TASK DIRECTIONS: Take the line containing "Figure 9 – Sensitivity" and every line after it to the end of the material below; reproduce them exactly, without pictures.

DATA RECORDS:
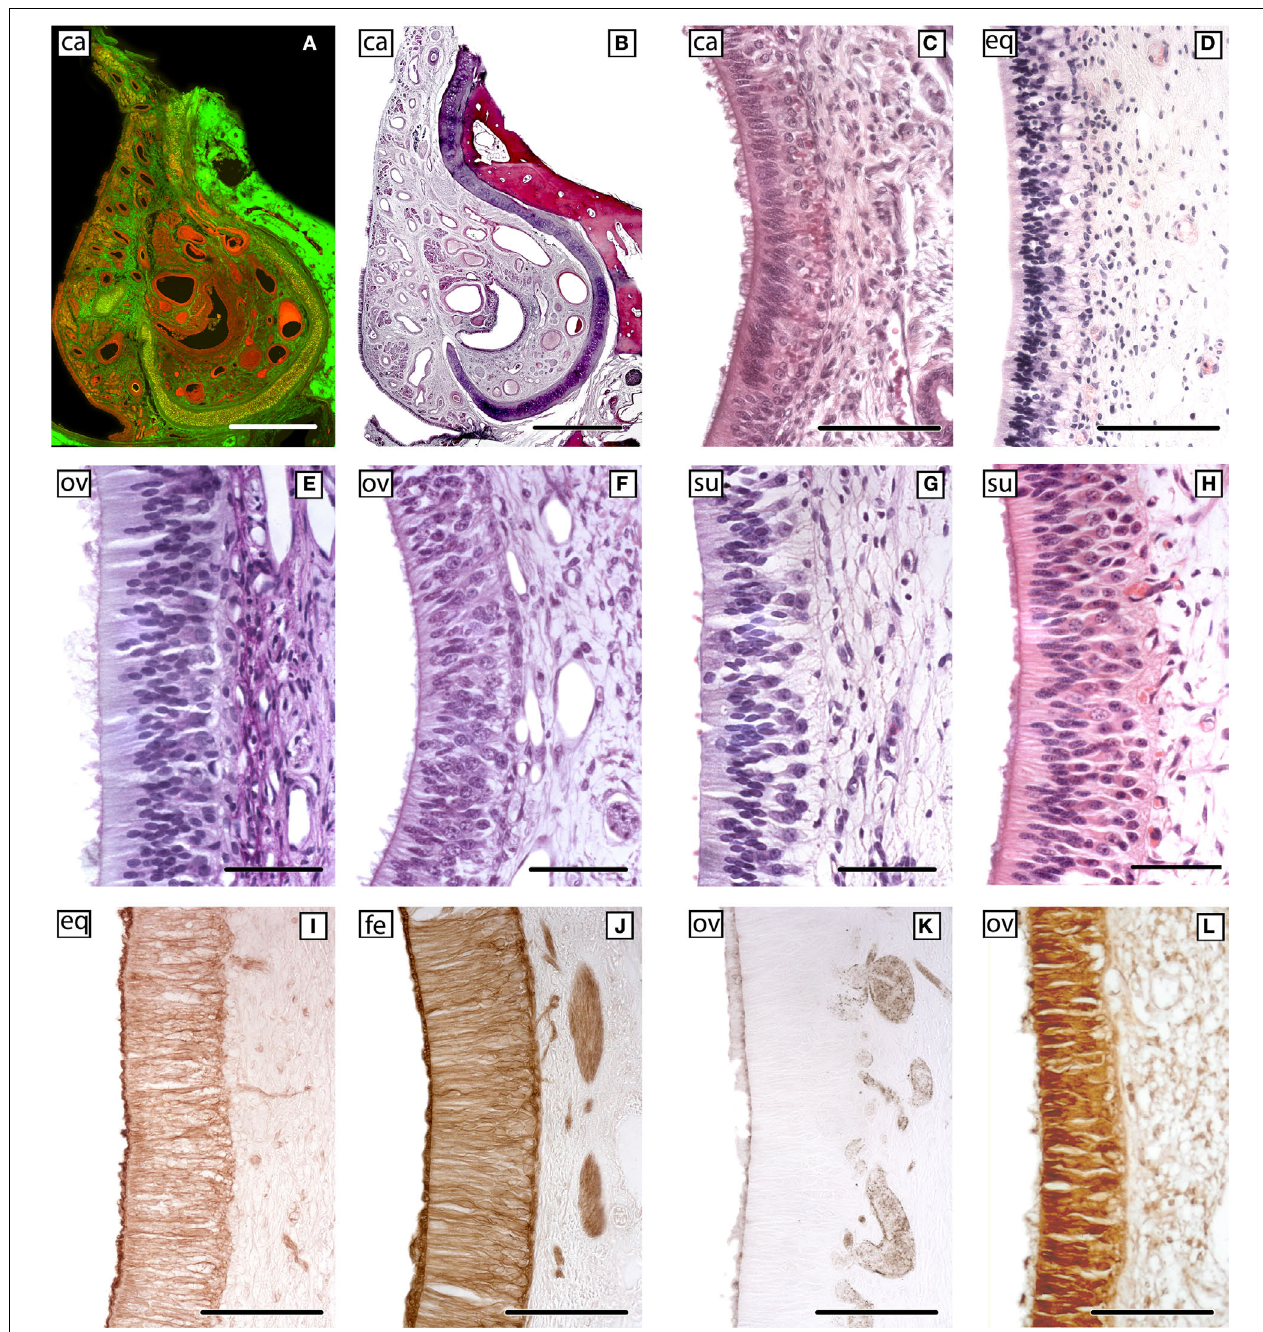
FIGURE 4 | The sensory epithelium of the VNO of certain domestic mammals. (A,B) The VNO of the dog (ca) is shown by autofl uorescence imaging (A) and hematoxilin-eosin staining (B) in two adjacent sections of the same specimen. (C–H) Haematoxylin-eosin transverse sections of the VNO of the dog (ca) (C) , horse (eq) (D) , sheep (ov) (E) , 141-days-old sheep (ov) fetus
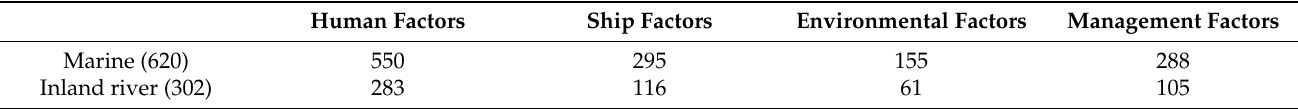
Table 1. Statistic of risk factors of inland river and marine accidents. Human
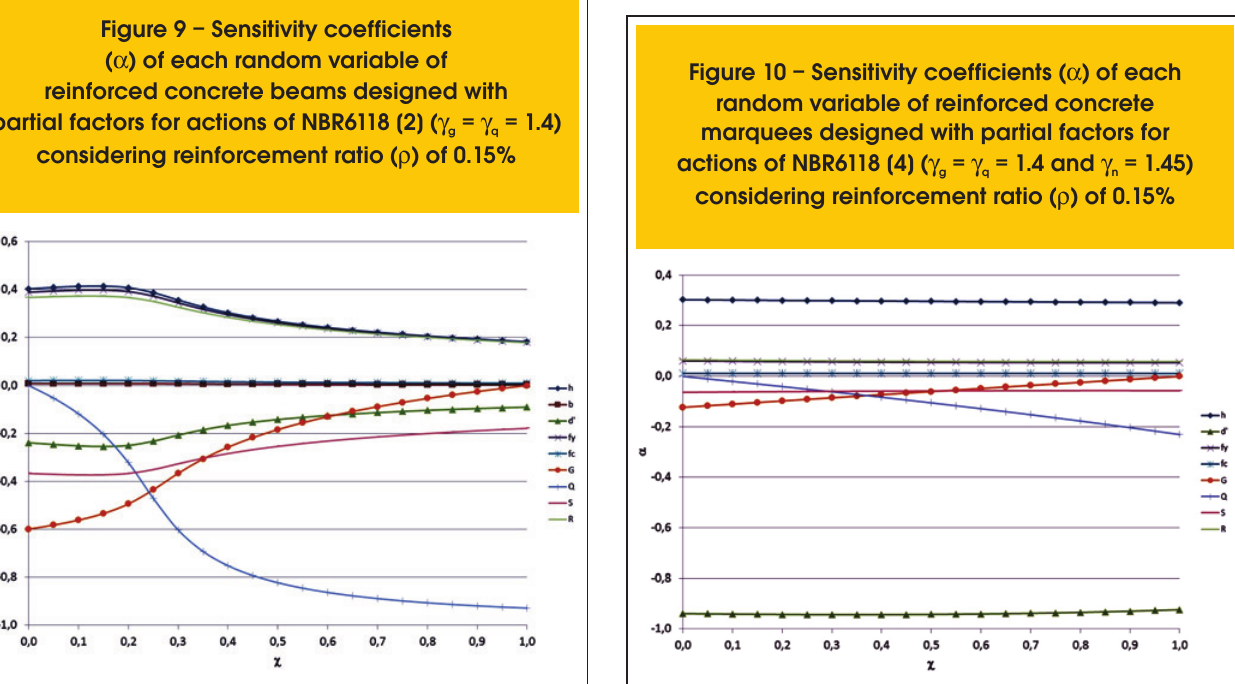
Figure 9 – Sensitivity coefficients ( a ) of each random variable of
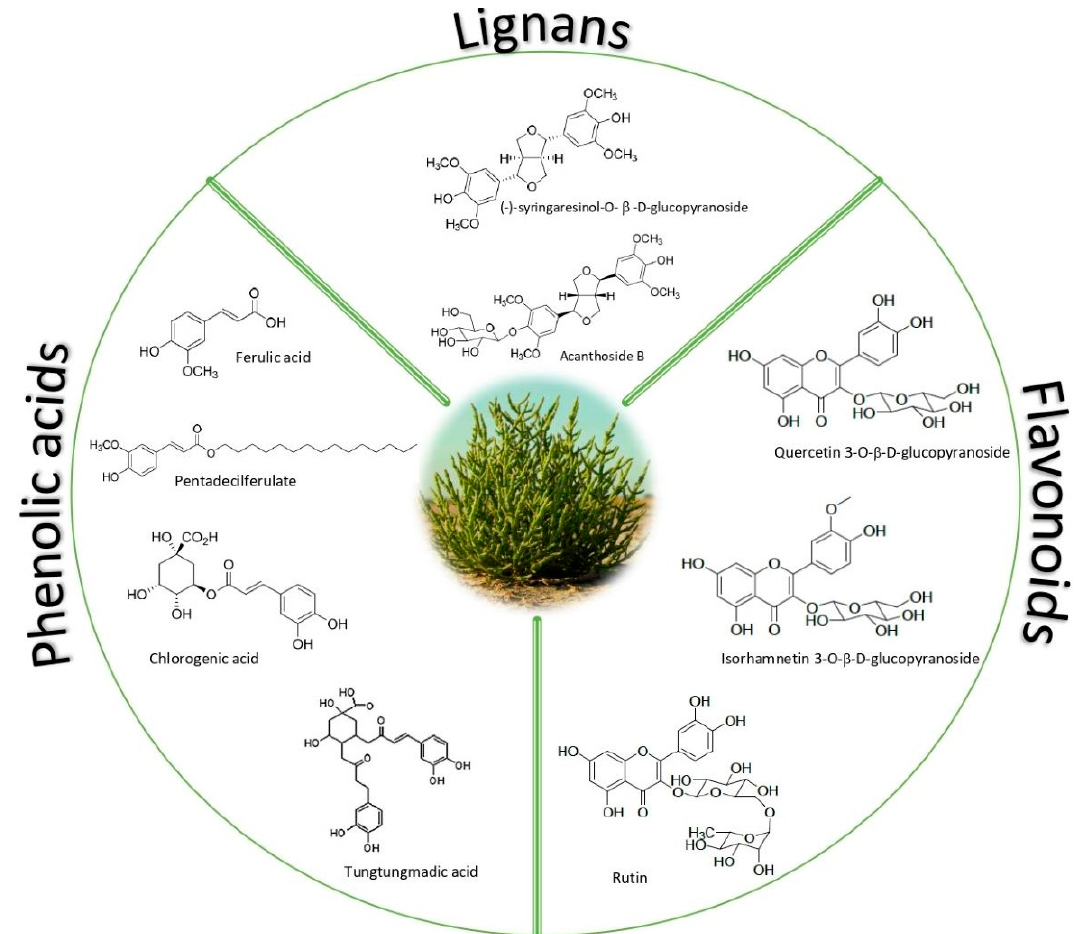
Figure 2. Classes of polyphenols revealed in Salicornia.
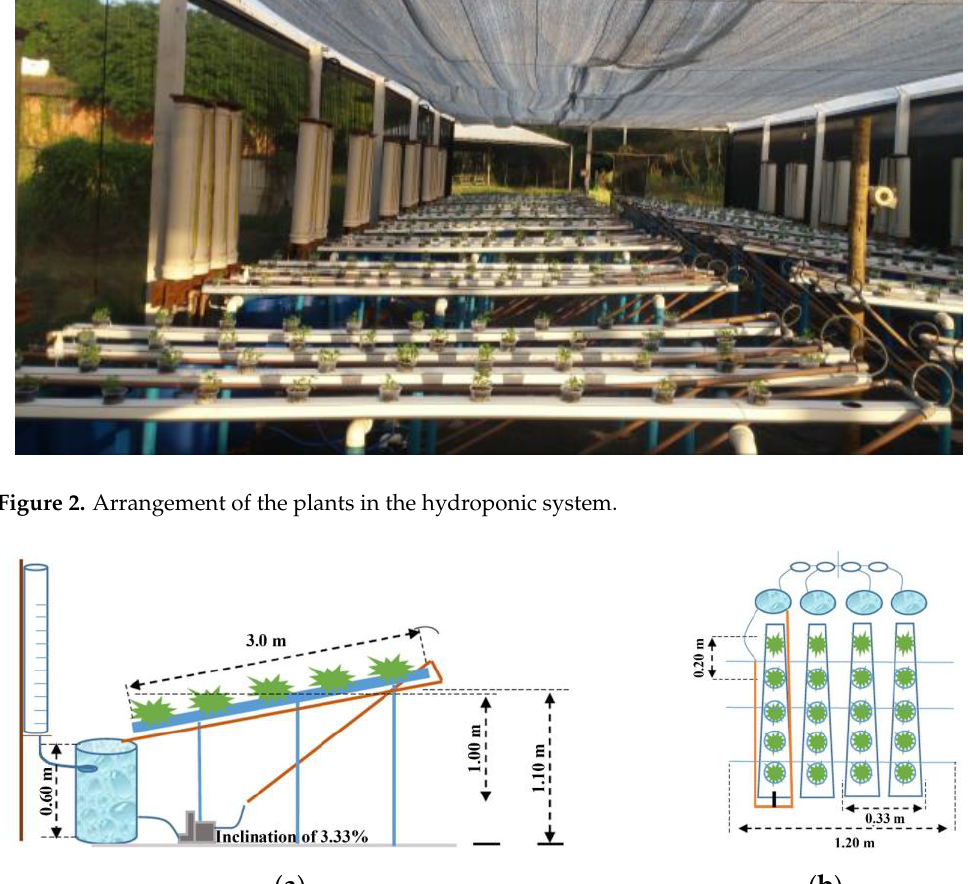
Figure 3. Side view ( a ) and top view ( b ) of the experimental plot.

TASK OUTPUT:
Figure 9 – Sensitivity coefficients ( a ) of each random variable of
Figure 2. Classes of polyphenols revealed in Salicornia.
Figure 3. Side view ( a ) and top view ( b ) of the experimental plot.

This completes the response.